=== Section Start ===
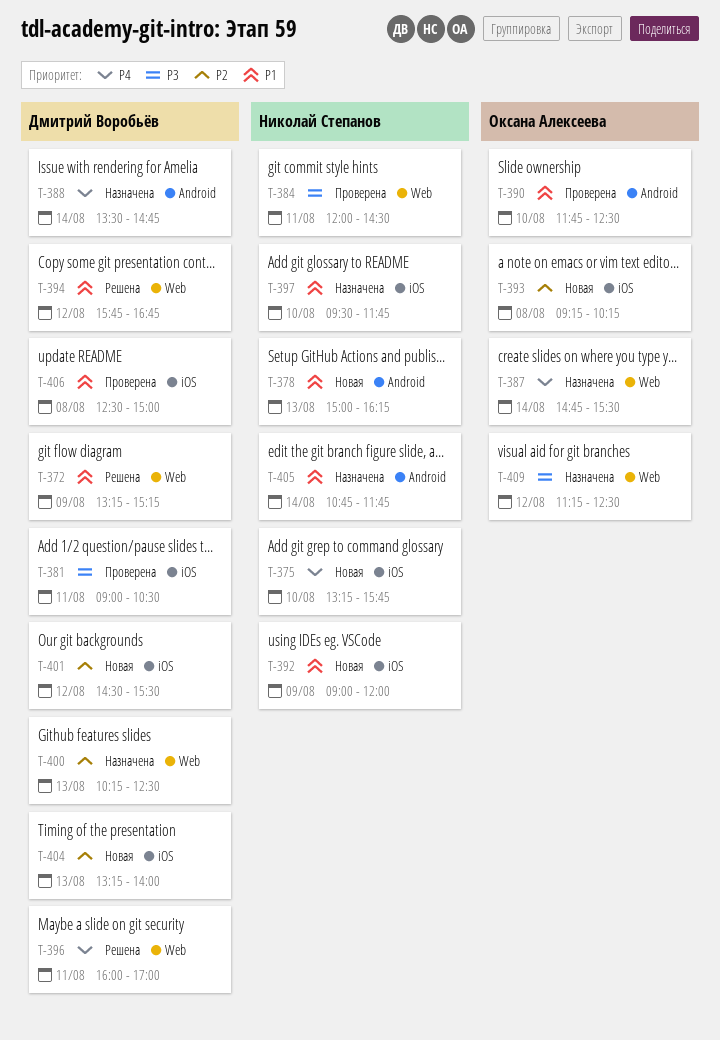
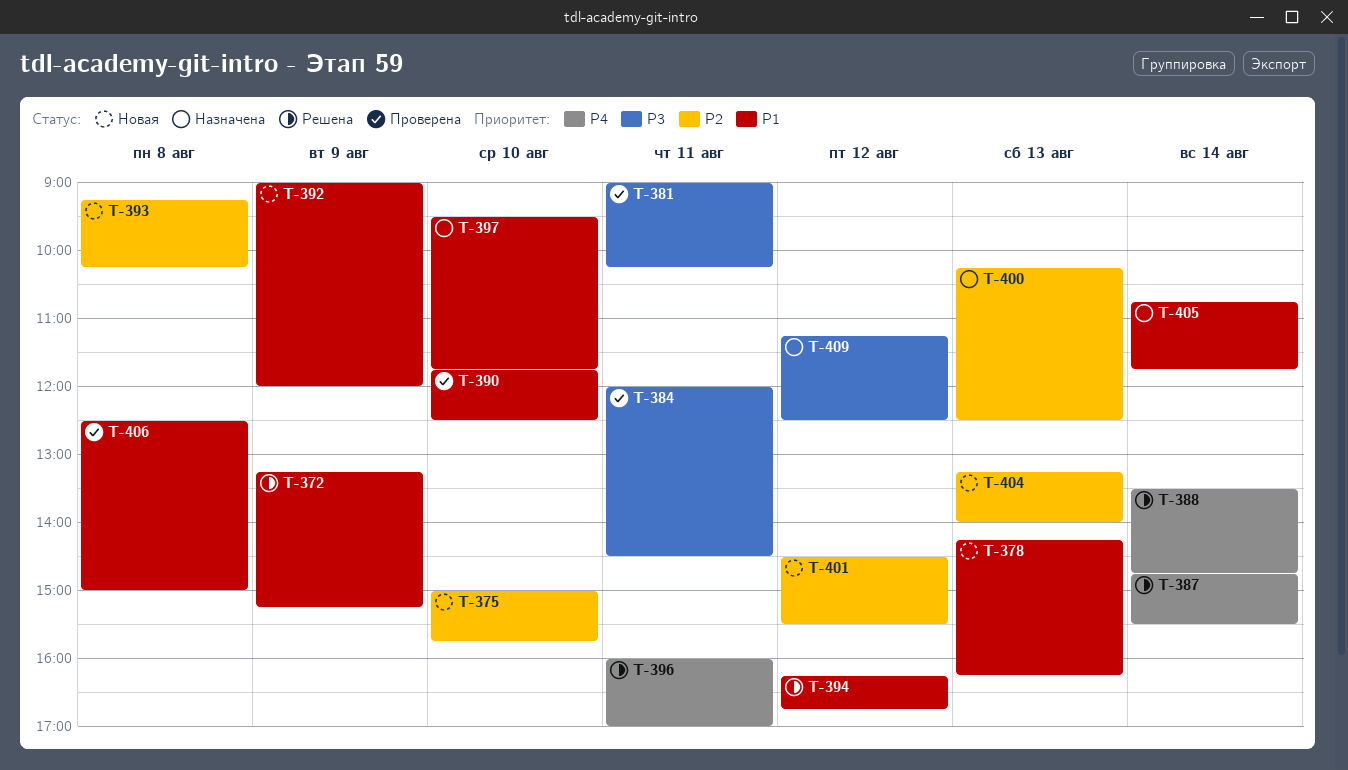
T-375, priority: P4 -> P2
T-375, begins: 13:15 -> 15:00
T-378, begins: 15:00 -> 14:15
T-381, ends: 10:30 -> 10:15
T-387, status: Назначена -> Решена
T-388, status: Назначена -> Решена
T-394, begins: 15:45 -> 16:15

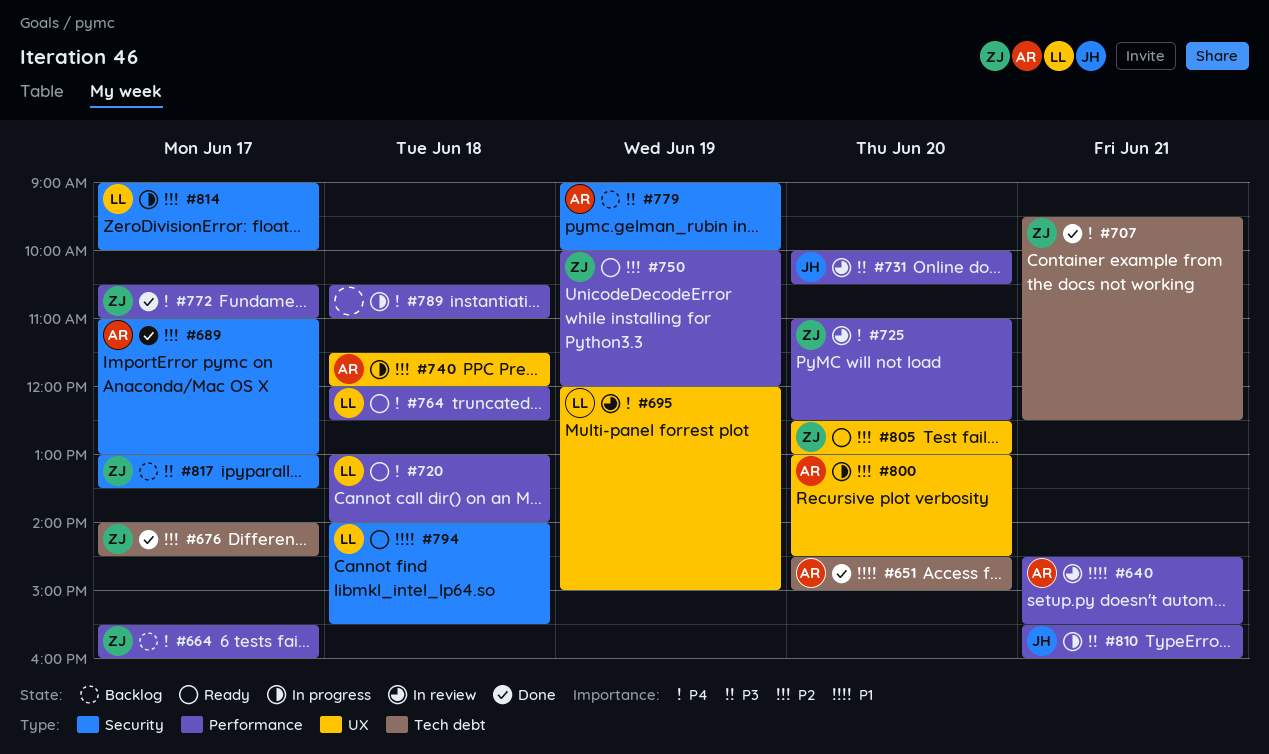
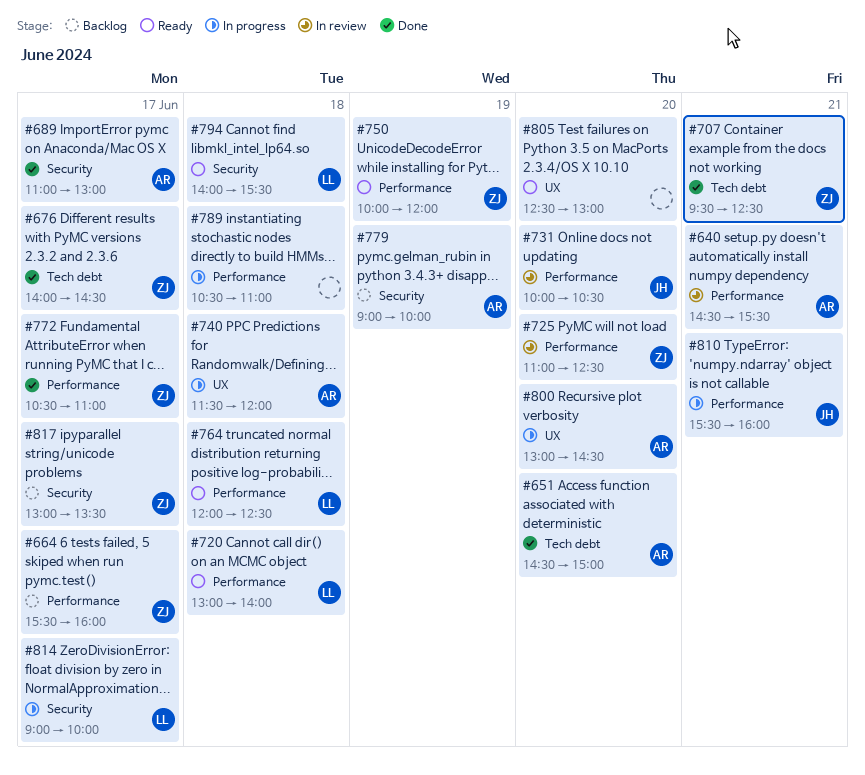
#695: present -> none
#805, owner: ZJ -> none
=== Section End ===
=== Section Start ===
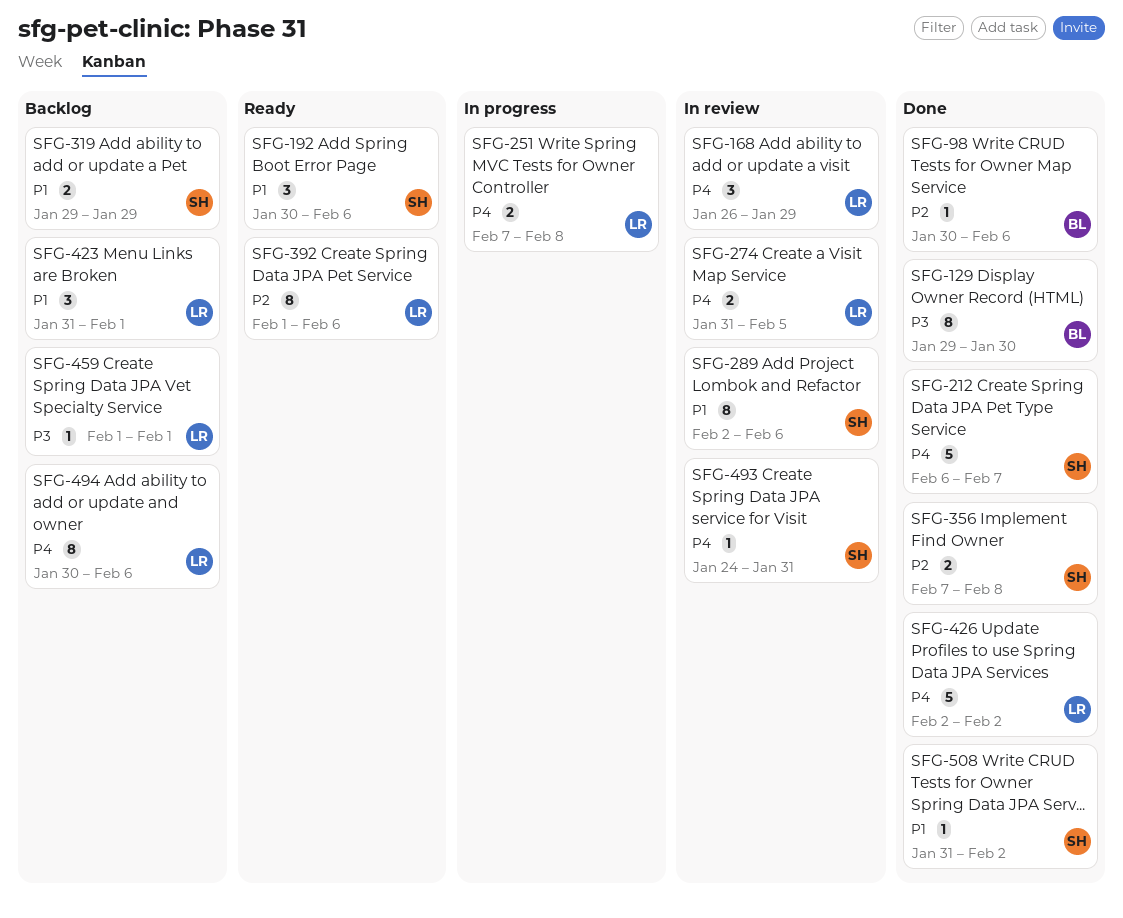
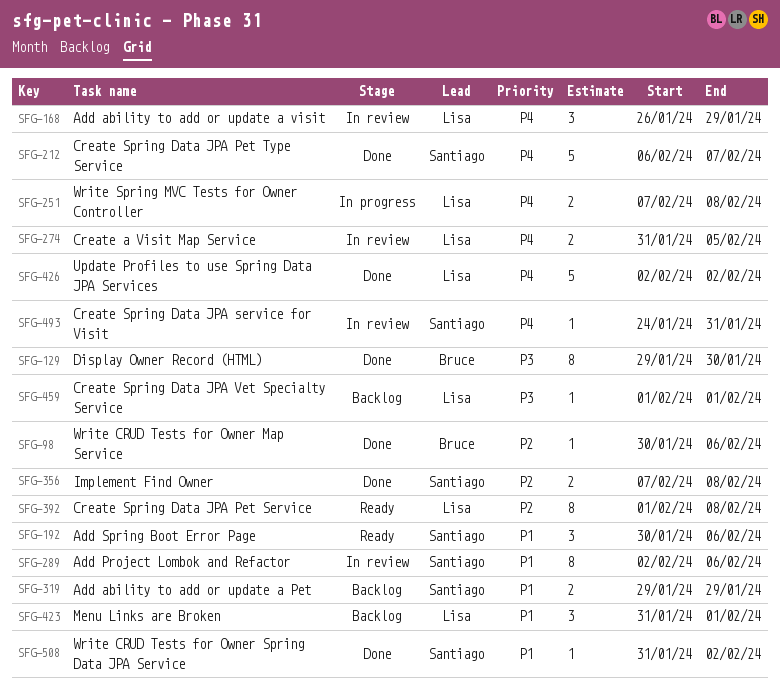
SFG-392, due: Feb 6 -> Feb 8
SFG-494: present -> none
=== Section End ===
=== Section Start ===
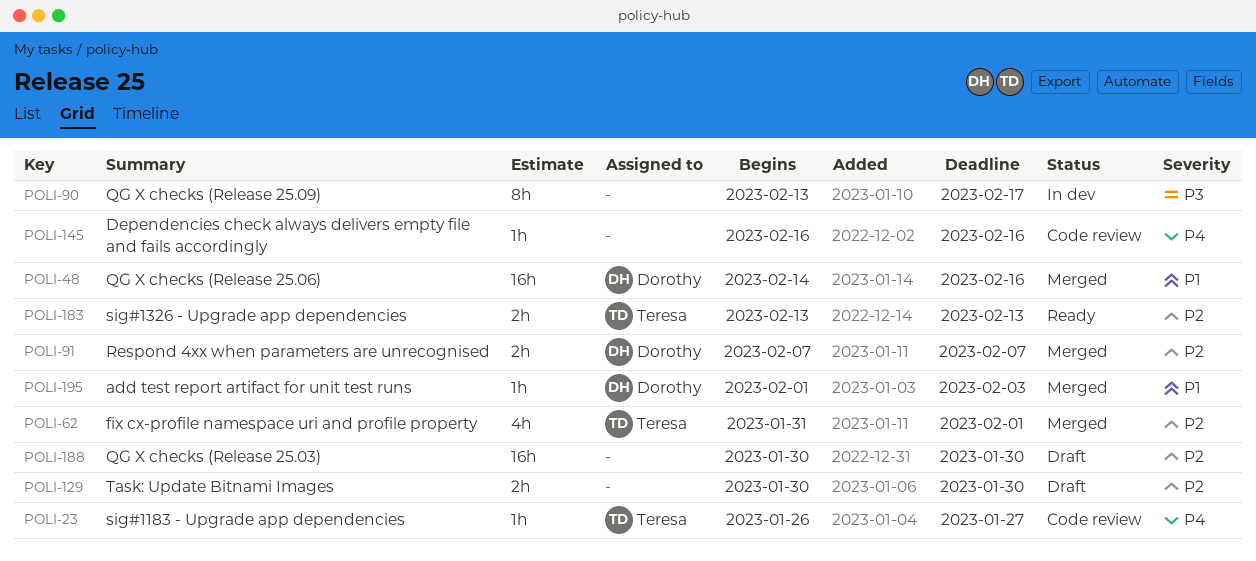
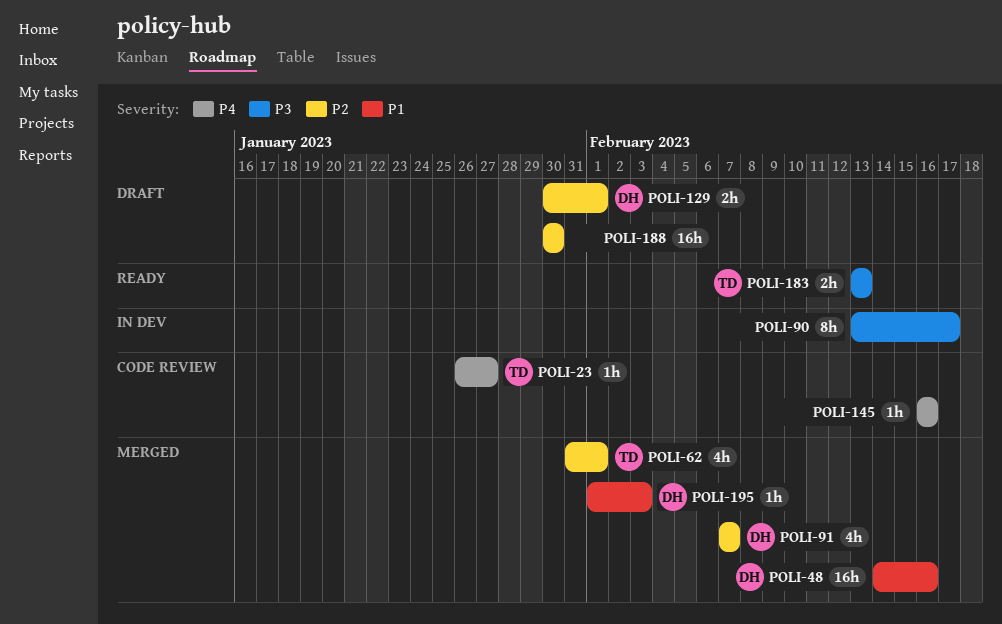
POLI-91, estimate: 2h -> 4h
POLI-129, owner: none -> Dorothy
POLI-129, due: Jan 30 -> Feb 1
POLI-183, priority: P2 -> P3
=== Section End ===
WHAT YOU SHOULD DO>
Given the records above, return exactly the lines starting at the line containing "POLI-91, estimate: 2h -> 4h" and ending at the line containing "POLI-183, priority: P2 -> P3", including both.

TASK SOLUTION>
POLI-91, estimate: 2h -> 4h
POLI-129, owner: none -> Dorothy
POLI-129, due: Jan 30 -> Feb 1
POLI-183, priority: P2 -> P3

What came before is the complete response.